*Exercise prompt*
All lines in the data bearing the string "copy" should be identified and copied.

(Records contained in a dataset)
══════

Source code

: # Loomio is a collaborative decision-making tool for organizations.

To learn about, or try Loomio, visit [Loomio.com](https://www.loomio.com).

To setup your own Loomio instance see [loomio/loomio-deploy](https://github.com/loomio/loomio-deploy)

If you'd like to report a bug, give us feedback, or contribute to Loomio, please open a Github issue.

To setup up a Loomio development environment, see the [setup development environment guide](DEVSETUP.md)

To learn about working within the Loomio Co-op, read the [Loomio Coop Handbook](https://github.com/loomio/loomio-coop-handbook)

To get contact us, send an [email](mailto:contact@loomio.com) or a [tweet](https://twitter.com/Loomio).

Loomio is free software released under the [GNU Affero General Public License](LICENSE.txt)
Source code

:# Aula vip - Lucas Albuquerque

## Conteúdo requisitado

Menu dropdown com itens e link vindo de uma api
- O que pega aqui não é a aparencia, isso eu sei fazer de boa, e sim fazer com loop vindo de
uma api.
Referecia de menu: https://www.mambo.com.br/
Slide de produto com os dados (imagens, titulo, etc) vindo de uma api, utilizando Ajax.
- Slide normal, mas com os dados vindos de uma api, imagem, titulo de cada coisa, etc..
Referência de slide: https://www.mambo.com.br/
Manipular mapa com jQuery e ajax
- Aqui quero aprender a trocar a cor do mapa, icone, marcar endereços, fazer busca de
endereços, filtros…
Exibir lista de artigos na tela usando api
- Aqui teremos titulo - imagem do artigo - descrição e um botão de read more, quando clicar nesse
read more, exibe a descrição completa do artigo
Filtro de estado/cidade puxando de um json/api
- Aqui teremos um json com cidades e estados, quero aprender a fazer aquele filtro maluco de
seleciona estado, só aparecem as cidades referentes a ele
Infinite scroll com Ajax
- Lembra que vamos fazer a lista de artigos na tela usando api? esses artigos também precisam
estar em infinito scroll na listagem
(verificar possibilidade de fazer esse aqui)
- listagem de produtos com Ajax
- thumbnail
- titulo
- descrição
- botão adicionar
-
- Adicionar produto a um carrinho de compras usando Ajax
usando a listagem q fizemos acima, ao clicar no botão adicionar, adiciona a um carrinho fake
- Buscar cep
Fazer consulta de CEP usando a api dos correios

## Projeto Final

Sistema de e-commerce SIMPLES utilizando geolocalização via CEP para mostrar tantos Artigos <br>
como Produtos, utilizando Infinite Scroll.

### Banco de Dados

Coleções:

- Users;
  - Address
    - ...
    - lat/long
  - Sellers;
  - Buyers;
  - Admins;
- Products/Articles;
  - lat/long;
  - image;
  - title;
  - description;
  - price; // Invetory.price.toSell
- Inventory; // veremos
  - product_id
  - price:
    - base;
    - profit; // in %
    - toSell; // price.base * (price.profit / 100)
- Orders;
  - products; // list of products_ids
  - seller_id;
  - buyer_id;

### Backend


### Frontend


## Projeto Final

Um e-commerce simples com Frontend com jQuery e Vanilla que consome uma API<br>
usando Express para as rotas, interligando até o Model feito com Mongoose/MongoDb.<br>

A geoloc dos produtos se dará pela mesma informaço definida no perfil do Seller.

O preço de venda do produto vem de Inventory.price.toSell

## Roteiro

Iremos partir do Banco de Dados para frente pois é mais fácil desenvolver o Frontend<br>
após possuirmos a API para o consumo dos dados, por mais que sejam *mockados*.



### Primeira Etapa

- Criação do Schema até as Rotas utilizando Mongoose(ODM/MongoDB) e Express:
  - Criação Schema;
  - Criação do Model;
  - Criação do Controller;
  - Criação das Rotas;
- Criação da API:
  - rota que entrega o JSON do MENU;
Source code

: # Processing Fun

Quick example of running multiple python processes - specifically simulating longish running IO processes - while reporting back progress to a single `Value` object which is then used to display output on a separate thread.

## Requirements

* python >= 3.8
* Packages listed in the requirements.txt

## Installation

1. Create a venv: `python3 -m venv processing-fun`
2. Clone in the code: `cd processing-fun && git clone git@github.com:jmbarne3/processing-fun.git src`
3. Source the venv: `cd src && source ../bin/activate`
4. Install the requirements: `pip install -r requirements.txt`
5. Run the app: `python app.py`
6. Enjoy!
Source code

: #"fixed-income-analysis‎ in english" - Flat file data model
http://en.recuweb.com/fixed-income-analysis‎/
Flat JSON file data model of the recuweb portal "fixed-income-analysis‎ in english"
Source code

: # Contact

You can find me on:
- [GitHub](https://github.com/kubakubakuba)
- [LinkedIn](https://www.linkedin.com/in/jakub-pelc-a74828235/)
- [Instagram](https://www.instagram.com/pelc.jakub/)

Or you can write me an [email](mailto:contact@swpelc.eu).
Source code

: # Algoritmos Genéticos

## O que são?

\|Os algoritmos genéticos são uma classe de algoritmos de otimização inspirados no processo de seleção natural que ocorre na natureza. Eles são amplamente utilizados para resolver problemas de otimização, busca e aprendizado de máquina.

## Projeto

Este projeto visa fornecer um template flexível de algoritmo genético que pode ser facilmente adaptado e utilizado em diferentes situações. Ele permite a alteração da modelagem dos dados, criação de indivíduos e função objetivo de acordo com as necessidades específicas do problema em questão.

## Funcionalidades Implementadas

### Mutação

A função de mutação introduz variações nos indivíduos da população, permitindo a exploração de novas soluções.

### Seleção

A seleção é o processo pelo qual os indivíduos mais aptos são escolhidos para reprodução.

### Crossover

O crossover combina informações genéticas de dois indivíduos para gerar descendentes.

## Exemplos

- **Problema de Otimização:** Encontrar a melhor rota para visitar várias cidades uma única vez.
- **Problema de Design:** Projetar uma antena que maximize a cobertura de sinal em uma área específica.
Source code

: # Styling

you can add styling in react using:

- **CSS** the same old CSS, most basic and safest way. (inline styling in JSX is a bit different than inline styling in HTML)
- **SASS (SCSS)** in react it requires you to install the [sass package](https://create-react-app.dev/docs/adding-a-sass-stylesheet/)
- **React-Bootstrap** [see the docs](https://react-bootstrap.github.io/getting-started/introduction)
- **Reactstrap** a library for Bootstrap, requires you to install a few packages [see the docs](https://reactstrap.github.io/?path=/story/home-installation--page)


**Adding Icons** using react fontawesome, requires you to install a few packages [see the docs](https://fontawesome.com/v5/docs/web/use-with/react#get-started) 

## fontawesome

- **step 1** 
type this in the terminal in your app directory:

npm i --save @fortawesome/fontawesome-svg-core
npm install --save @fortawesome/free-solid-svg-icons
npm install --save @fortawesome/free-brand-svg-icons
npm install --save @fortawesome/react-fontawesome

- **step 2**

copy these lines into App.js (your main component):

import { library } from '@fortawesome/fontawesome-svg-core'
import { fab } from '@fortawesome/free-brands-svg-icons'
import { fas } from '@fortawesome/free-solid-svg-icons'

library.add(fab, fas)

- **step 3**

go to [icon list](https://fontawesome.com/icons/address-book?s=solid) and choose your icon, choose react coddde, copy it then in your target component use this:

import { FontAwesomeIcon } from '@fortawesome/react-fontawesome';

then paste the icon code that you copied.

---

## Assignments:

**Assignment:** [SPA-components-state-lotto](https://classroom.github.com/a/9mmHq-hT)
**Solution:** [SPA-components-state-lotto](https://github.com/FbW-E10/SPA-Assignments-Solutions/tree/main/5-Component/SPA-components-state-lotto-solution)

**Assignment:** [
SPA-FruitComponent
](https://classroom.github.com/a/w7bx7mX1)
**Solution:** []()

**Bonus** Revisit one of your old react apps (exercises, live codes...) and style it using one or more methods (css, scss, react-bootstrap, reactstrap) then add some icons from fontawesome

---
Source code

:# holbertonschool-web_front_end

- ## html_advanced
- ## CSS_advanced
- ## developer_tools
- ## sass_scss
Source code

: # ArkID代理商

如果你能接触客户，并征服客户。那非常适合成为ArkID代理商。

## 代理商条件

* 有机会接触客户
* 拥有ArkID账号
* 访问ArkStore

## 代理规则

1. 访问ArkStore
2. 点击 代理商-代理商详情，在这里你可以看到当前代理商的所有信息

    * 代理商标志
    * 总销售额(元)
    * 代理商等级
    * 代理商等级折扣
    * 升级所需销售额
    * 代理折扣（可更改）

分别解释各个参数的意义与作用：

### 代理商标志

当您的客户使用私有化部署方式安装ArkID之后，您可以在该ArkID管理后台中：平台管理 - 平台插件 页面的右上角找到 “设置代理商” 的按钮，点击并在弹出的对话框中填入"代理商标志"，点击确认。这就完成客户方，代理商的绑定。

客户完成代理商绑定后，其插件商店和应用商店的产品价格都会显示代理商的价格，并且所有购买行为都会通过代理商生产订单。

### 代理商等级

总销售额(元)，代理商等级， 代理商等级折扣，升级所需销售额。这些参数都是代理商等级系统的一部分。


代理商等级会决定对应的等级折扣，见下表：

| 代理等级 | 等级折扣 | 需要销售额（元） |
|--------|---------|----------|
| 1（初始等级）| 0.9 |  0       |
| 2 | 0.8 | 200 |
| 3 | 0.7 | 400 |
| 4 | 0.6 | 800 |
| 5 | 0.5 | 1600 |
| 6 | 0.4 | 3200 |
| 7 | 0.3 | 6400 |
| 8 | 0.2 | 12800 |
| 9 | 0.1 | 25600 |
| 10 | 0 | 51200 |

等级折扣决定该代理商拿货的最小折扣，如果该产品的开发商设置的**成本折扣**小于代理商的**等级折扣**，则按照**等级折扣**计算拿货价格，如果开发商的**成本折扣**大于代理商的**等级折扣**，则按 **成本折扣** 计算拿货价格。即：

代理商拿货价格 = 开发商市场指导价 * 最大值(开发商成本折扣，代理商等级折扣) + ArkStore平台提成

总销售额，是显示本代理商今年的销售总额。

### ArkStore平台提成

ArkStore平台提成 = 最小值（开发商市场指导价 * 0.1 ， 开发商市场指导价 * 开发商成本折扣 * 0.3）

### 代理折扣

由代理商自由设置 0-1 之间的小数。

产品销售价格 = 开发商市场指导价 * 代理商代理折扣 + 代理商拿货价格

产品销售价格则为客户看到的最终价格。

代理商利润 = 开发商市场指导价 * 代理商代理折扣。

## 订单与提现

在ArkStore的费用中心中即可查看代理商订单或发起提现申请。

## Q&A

══════

*Output for this task*
copy these lines into App.js (your main component):
go to [icon list](https://fontawesome.com/icons/address-book?s=solid) and choose your icon, choose react coddde, copy it then in your target component use this:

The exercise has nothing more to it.